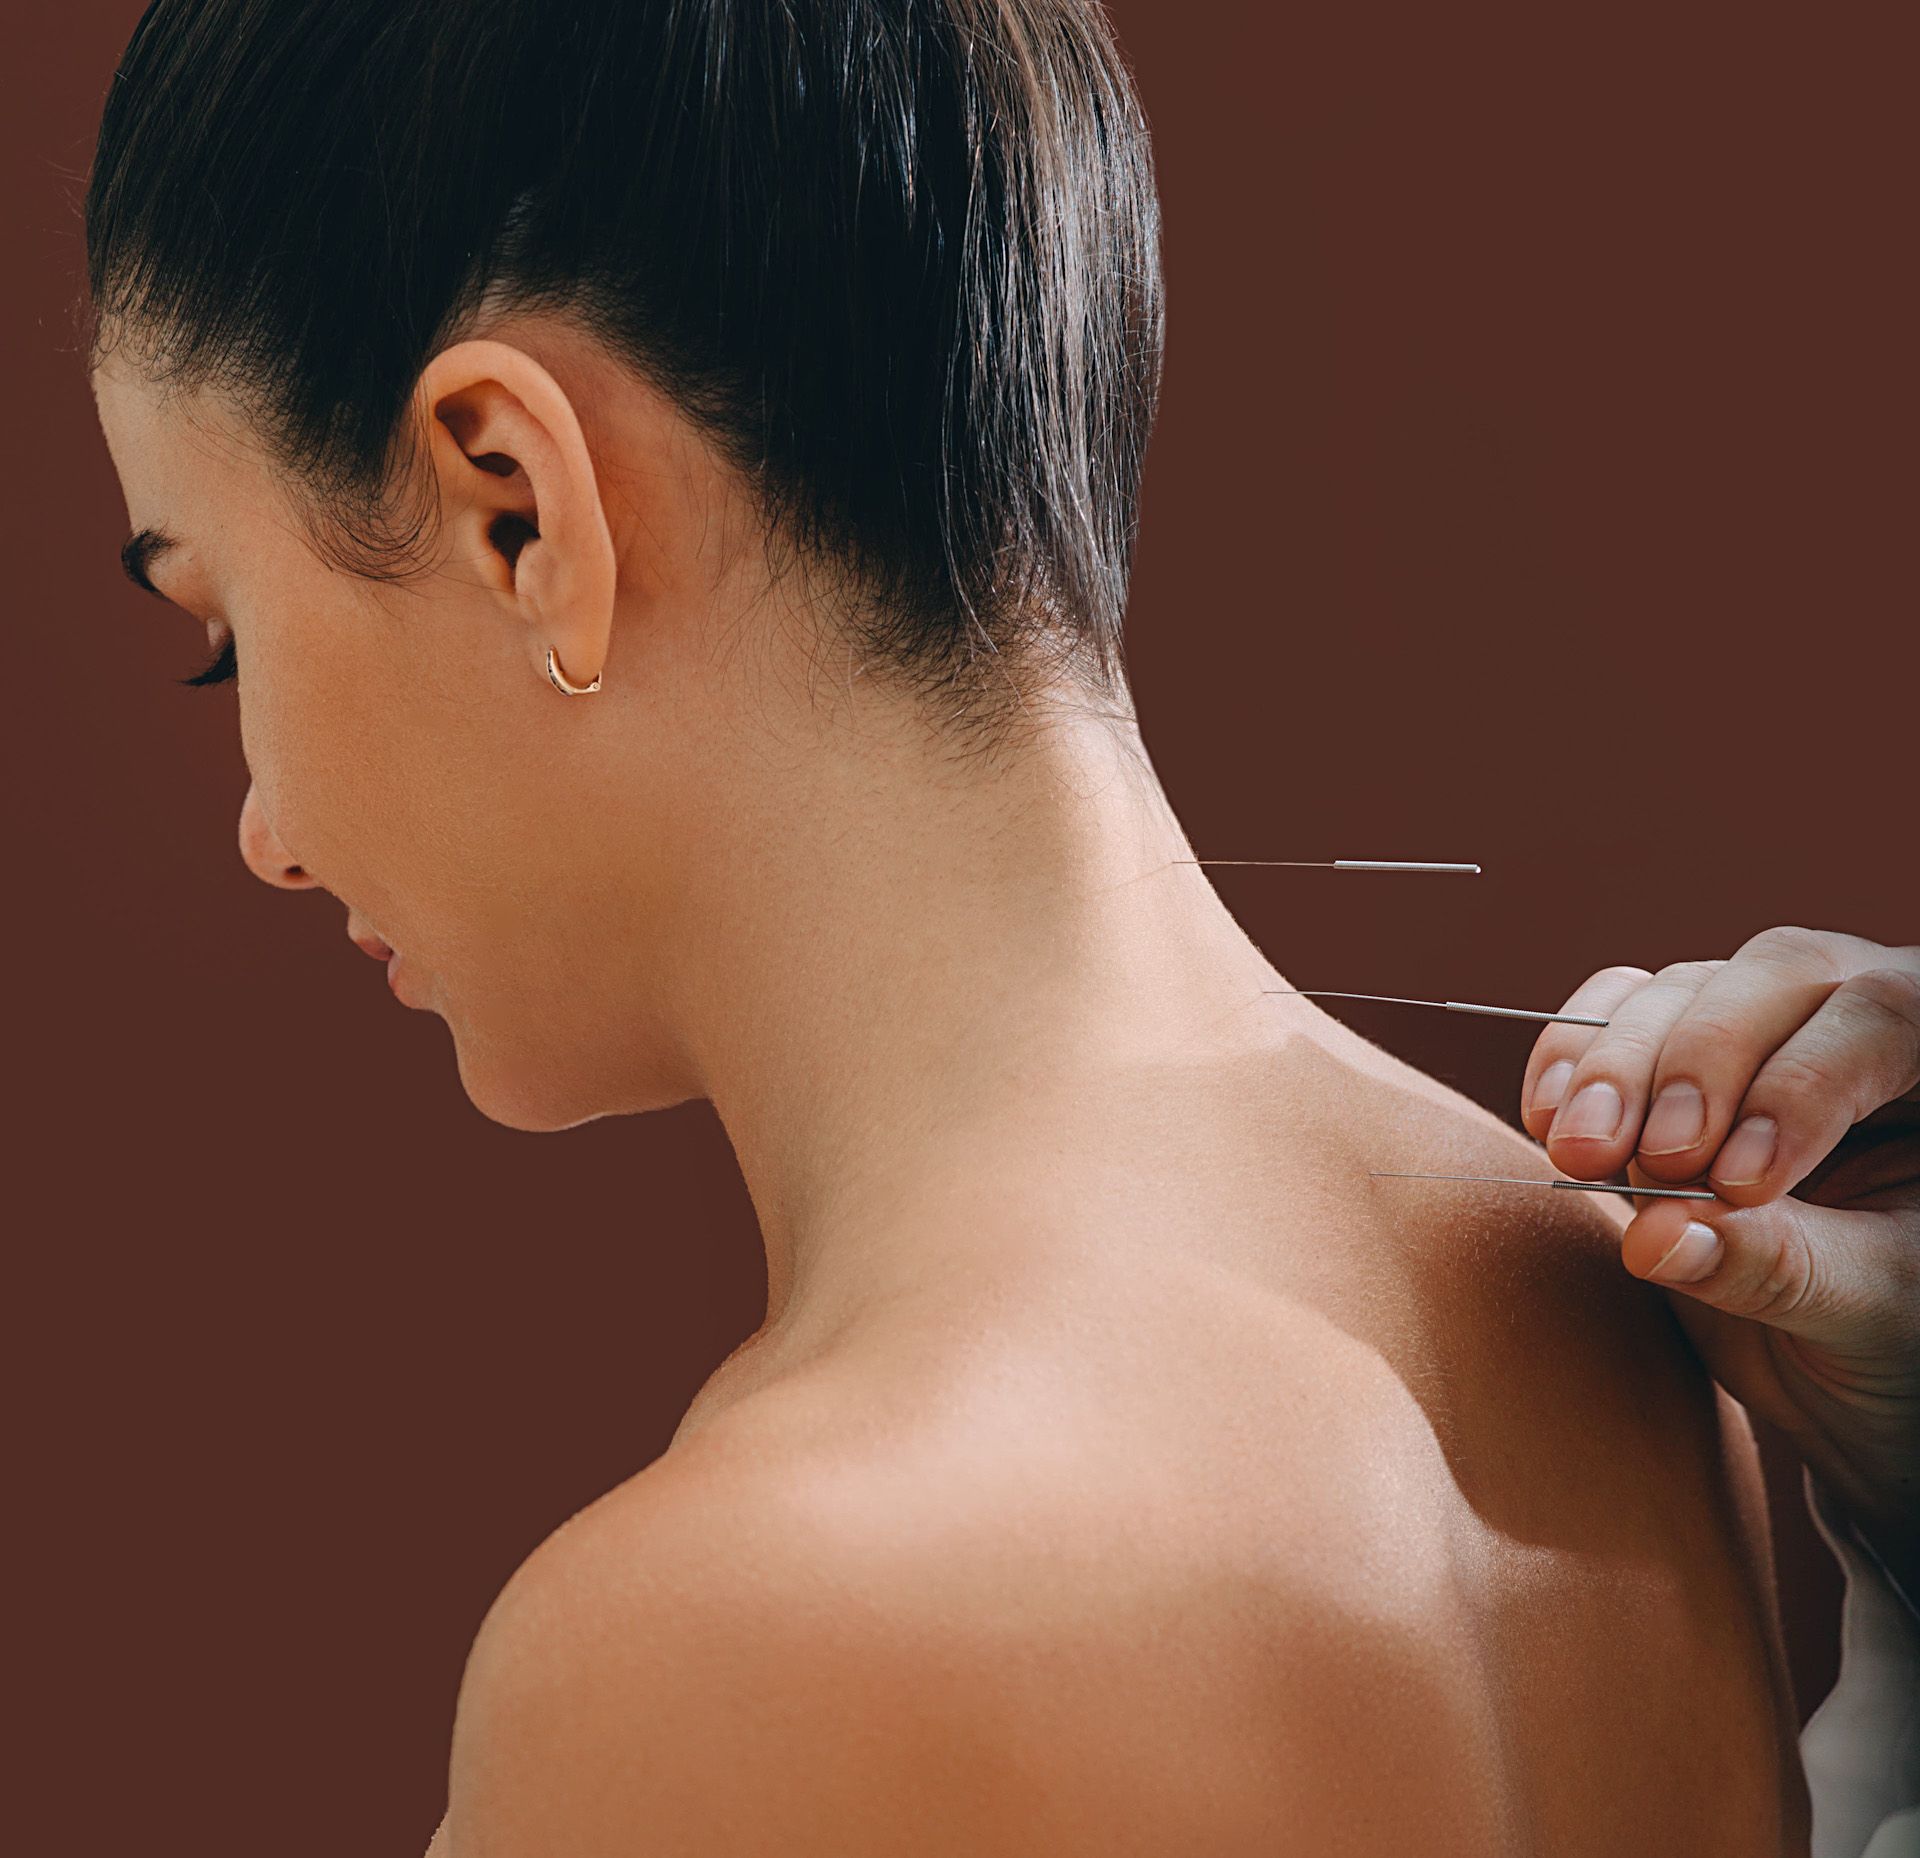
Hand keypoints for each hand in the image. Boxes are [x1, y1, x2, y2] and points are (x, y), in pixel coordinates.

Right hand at [1519, 926, 1919, 1592]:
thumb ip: (1778, 1268)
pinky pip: (1609, 1012)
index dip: (1802, 1085)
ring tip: (1581, 1156)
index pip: (1881, 1016)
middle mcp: (1850, 1019)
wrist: (1845, 1369)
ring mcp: (1757, 1029)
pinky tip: (1548, 1121)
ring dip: (1614, 1068)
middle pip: (1773, 975)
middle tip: (1657, 1163)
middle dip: (1697, 1063)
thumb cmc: (1895, 1337)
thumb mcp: (1866, 1314)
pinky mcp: (1668, 1056)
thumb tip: (1655, 1238)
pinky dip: (1569, 1059)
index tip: (1740, 1187)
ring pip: (1679, 991)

## Task objective:
Above are the records; report each line in them that includes the word "hand".

## Result for this exercise:
Hand keypoints for each hand in the image. Boxes are [x1, y1, x2, y2] and points are (x, y), in pixel coordinates.
Right hand at [1519, 926, 1919, 1592]:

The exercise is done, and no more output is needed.